***** Page extract *****

I'm convinced, however, that doing laundry in a co-ed dorm is basically like engaging yourself in COMBAT. I woke up nice and early (9:15?) and managed to get a washing machine before everyone else decided storm the laundry room. I go back down to transition it to a dryer and, surprising no one, there were no dryers! Went back upstairs, came back down after only 15 minutes and suddenly there were 4 dryers open! Baaaaah, where'd they all come from?!?!? Not that I mind or anything, my clothes are now on their way to happy dryness! Hoorayyyy.
Yesterday was nice and busy but I still managed to get hit by ED anyway. I've been trying so hard and seem to be having a lot of bumps in the road that I'm just barely getting past. The negative thoughts are winning and it's just frustrating. Grapes. I'm not really in the mood to blog about it right now actually so moving on...


Website placementtttt!




This takes you to the wonder that is SHOEBOX! As a self proclaimed Harry Potter fanatic this is a must read for every fan out there. It tells the story of the Mauraders (along with Snape, Lily and the crew) and it's probably one of the funniest things I ever read in my life. Although J.K. Rowling never went too indepth concerning the Mauraders, Shoebox basically does it for her. Their personalities are SPOT ON and I assure you that once you start reading you won't want to stop; the only reason I had to last night was because I fell asleep on my laptop. Trust me, you will not be sorry!




Yaaay my coffee is done! Now if only my laundry would get that idea.........

Monday, March 2, 2009

Always manages to make me feel better!

Bonjour bloggers and bloggies! Yesterday was yet another snow day, surprising eh? Not really, although Rider did have me going for while when they decided to wait until 5 in the morning to give the long-awaited call of wonder! Now as a whole my snow day was, er, less than the best of days. Needless to say ED decided to make it's presence known and I felt very emotionally tired when I tried to fight back. Essentially instead of dealing with those negative feelings as they came up I kind of let them overtake my brain and push me a bit back in progress.

*****

What the task asks:
Copy the part of the blog excerpt between "This takes you" and "me feel better!", inclusive.

***** Data extracts *****

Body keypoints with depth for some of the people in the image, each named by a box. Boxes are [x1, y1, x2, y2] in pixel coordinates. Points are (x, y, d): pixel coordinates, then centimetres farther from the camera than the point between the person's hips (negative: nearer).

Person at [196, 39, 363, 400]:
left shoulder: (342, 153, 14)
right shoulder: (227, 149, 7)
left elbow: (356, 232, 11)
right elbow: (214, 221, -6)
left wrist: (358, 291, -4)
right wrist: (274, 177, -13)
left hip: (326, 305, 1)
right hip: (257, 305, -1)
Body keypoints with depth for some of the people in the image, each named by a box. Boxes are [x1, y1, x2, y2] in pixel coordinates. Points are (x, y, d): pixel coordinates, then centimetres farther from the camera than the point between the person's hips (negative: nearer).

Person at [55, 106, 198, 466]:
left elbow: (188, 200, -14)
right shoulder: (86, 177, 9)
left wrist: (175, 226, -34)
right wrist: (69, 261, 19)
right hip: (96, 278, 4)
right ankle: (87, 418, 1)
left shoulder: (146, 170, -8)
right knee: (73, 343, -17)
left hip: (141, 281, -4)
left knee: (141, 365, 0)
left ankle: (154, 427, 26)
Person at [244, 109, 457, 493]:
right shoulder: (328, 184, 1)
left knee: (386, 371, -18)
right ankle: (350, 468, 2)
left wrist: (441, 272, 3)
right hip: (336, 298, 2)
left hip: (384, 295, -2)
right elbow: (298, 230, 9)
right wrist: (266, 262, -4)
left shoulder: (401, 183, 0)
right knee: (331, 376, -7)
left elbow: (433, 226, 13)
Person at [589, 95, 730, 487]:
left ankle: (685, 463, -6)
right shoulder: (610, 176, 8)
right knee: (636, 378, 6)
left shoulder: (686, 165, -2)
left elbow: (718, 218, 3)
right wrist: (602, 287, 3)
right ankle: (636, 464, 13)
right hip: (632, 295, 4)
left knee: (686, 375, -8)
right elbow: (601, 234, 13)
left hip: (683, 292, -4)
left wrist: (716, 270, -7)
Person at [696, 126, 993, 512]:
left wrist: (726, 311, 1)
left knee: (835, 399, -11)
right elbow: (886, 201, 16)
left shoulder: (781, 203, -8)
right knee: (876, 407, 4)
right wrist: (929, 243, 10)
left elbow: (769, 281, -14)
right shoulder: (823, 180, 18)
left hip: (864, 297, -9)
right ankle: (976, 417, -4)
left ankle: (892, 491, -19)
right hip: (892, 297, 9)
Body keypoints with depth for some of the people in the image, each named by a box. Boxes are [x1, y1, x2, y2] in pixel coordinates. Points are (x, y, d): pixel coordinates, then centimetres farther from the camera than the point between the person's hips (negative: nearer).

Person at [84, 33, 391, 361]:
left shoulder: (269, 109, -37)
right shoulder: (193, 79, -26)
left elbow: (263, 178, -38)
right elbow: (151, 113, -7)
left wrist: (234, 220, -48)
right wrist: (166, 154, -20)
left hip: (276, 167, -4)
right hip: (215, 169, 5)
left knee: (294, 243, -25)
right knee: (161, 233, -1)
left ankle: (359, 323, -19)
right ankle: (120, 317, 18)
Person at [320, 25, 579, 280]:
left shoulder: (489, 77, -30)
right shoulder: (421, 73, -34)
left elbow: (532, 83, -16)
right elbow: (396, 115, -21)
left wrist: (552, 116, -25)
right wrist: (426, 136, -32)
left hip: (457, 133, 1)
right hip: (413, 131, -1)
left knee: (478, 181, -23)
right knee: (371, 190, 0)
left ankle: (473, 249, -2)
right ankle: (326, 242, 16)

*****
***** Data extracts *****

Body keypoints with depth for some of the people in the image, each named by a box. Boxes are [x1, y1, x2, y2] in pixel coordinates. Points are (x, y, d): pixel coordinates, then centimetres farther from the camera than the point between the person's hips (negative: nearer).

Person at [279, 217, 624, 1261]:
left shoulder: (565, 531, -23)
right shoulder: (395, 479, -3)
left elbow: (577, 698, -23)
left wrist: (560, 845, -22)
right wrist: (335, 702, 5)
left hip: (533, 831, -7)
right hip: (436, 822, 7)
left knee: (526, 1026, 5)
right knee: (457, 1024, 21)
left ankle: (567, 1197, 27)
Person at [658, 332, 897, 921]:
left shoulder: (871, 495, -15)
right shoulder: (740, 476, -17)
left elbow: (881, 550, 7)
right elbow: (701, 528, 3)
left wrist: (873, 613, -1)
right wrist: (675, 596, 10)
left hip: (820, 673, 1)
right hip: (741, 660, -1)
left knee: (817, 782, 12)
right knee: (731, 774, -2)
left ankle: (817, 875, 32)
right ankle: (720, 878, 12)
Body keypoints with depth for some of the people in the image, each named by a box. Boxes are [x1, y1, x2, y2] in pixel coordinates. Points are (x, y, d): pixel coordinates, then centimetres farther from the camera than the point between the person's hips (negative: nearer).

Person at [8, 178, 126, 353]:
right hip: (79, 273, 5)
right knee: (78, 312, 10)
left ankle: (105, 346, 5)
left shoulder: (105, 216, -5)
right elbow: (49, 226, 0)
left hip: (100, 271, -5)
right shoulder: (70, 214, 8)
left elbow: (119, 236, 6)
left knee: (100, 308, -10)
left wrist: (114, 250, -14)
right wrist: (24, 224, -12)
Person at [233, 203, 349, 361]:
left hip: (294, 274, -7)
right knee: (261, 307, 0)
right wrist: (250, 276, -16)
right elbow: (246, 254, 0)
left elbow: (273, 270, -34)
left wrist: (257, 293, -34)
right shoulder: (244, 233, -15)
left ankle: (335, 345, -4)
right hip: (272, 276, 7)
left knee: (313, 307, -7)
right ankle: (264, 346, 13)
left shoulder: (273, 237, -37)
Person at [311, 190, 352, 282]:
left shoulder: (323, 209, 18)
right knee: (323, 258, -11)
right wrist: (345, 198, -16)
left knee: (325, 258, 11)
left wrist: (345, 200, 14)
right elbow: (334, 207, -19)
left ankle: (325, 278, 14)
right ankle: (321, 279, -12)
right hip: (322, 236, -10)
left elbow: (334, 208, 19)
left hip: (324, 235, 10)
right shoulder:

*****
***** Data extracts *****

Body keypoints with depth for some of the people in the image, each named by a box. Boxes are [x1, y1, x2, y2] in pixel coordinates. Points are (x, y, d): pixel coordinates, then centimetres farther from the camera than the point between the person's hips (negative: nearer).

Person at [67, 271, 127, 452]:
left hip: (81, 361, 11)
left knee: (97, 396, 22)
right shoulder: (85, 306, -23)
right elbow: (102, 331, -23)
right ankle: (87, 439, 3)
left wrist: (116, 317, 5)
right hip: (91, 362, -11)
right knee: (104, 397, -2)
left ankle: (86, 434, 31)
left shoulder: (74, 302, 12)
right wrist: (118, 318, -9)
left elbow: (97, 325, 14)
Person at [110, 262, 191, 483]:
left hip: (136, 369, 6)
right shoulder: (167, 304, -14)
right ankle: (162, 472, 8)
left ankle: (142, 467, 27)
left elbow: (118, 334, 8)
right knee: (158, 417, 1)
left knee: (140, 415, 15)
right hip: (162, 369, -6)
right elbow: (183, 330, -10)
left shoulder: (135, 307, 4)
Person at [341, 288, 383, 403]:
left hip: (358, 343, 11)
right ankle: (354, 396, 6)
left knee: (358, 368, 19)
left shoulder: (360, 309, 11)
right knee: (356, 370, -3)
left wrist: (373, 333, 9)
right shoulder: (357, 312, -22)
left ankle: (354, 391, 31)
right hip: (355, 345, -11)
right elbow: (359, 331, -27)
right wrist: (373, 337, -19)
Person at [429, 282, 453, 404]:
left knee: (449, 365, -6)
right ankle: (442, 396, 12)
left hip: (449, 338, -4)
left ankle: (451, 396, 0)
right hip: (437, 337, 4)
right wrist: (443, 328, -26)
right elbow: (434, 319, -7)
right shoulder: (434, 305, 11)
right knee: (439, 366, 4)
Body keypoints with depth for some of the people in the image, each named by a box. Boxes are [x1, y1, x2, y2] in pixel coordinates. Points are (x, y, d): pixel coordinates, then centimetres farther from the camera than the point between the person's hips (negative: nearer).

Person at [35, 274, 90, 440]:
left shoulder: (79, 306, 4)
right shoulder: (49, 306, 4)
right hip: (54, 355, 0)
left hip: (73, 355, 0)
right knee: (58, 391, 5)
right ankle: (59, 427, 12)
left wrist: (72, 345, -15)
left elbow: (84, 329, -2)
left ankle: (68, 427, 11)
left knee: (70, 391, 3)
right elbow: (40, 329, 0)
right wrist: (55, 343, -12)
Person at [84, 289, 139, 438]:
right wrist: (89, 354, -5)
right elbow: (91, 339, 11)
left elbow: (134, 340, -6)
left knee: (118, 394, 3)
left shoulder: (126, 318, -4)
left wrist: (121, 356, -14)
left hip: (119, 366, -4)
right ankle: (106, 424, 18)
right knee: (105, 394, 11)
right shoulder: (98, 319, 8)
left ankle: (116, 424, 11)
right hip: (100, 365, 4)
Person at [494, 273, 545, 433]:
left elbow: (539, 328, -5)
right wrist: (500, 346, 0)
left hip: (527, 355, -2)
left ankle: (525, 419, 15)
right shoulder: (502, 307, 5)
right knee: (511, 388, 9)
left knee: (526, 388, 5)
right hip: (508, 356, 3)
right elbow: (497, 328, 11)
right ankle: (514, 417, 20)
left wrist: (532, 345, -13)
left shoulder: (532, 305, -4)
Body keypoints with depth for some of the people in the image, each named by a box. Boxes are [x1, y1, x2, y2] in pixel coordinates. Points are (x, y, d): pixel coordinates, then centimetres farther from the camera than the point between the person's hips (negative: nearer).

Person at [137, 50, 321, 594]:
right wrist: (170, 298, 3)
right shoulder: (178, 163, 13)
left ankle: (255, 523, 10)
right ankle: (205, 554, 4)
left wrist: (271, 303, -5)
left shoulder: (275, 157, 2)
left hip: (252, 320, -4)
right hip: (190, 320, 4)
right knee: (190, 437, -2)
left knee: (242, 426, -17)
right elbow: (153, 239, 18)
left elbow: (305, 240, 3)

*****

Written answer:
This takes you to the wonder that is SHOEBOX! As a self proclaimed Harry Potter fanatic this is a must read for every fan out there. It tells the story of the Mauraders (along with Snape, Lily and the crew) and it's probably one of the funniest things I ever read in my life. Although J.K. Rowling never went too indepth concerning the Mauraders, Shoebox basically does it for her. Their personalities are SPOT ON and I assure you that once you start reading you won't want to stop; the only reason I had to last night was because I fell asleep on my laptop. Trust me, you will not be sorry!




Yaaay my coffee is done! Now if only my laundry would get that idea.........

Monday, March 2, 2009

Always manages to make me feel better!